=== Section Start ===

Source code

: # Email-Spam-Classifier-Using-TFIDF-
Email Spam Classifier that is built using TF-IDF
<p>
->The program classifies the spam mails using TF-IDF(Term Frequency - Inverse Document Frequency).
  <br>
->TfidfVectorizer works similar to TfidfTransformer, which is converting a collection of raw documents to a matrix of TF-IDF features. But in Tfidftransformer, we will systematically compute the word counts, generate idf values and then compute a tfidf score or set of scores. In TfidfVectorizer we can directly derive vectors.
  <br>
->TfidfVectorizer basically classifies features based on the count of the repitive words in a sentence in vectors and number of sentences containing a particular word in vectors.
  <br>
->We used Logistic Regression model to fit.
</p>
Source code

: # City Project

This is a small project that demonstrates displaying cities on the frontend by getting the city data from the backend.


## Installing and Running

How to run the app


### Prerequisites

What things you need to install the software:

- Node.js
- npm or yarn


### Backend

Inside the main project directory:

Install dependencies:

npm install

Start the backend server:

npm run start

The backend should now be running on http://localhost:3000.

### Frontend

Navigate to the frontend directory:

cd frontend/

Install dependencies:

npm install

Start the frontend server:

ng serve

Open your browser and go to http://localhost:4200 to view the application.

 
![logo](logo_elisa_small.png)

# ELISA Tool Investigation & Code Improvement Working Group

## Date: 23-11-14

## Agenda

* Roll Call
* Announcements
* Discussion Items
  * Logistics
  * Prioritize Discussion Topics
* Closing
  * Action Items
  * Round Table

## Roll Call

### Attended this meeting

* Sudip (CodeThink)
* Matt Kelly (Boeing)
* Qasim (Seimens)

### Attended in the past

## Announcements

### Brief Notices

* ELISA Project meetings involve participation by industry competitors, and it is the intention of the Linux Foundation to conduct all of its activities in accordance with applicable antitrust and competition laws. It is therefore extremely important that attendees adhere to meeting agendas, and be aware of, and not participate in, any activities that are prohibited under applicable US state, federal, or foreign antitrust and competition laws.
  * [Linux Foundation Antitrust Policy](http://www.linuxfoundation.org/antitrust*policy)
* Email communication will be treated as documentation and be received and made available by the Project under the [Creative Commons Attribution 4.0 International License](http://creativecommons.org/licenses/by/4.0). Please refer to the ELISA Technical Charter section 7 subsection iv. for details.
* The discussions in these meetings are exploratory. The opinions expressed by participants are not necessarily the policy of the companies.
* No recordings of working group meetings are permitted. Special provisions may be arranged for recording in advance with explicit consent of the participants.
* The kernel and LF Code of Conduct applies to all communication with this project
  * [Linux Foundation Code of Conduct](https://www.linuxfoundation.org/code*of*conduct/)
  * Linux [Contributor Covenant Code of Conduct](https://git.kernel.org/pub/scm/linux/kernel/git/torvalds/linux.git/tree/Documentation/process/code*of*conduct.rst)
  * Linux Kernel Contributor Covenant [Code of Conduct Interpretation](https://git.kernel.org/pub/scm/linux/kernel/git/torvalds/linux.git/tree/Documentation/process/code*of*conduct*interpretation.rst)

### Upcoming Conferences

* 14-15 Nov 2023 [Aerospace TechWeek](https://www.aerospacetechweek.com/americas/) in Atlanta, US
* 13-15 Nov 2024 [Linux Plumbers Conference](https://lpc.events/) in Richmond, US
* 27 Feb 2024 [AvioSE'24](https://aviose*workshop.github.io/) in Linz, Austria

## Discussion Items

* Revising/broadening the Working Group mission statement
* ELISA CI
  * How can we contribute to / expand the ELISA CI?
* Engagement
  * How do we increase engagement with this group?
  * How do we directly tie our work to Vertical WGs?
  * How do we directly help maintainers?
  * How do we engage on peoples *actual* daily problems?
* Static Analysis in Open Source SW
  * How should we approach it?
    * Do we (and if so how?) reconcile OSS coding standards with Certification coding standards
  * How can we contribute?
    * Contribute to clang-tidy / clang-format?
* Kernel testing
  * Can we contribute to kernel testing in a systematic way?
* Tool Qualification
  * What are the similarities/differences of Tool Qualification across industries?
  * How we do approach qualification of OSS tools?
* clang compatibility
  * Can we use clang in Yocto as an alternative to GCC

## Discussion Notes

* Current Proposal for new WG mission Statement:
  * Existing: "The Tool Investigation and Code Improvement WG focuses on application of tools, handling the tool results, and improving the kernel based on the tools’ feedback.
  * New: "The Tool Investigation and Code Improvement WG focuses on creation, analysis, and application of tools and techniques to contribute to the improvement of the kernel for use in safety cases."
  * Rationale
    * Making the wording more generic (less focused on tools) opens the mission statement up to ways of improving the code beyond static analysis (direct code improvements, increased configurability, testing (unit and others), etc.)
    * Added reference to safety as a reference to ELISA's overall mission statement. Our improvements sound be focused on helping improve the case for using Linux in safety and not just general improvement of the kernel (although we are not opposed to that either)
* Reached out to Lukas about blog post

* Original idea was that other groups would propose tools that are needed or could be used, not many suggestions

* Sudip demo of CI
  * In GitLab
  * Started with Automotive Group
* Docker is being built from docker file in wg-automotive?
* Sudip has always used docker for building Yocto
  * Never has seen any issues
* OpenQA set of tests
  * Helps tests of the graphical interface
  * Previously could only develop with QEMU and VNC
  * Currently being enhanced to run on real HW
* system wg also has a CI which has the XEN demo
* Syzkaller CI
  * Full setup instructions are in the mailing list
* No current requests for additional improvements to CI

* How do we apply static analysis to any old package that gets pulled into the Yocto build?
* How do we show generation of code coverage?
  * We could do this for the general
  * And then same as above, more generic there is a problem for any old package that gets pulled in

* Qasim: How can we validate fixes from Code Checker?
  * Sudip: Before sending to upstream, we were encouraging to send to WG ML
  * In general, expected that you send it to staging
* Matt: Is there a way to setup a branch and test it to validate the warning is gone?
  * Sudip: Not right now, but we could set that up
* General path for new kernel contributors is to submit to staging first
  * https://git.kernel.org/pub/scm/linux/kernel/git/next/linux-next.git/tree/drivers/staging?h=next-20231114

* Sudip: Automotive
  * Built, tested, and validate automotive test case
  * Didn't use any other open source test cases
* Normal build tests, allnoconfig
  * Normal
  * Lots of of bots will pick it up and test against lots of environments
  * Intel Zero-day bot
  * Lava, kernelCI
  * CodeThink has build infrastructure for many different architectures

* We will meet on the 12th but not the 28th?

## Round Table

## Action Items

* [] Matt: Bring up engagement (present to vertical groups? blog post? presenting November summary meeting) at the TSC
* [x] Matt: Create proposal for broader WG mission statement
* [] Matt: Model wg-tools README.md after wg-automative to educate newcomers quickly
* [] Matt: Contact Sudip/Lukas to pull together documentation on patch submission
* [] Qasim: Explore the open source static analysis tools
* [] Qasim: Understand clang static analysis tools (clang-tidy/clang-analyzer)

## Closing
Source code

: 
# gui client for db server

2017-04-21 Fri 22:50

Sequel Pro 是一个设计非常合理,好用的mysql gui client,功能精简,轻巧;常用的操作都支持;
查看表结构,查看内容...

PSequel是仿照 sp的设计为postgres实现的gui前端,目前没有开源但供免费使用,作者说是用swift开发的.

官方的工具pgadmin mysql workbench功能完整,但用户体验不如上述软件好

=== Section End ===

## TASK TO COMPLETE:
Set down exactly the line with "# gui client for db server" and each line after it up to the end of the records, adding nothing.

## YOUR RESPONSE:
# gui client for db server

2017-04-21 Fri 22:50

Sequel Pro 是一个设计非常合理,好用的mysql gui client,功能精简,轻巧;常用的操作都支持;
查看表结构,查看内容...

PSequel是仿照 sp的设计为postgres实现的gui前端,目前没有开源但供免费使用,作者说是用swift开发的.

官方的工具pgadmin mysql workbench功能完整,但用户体验不如上述软件好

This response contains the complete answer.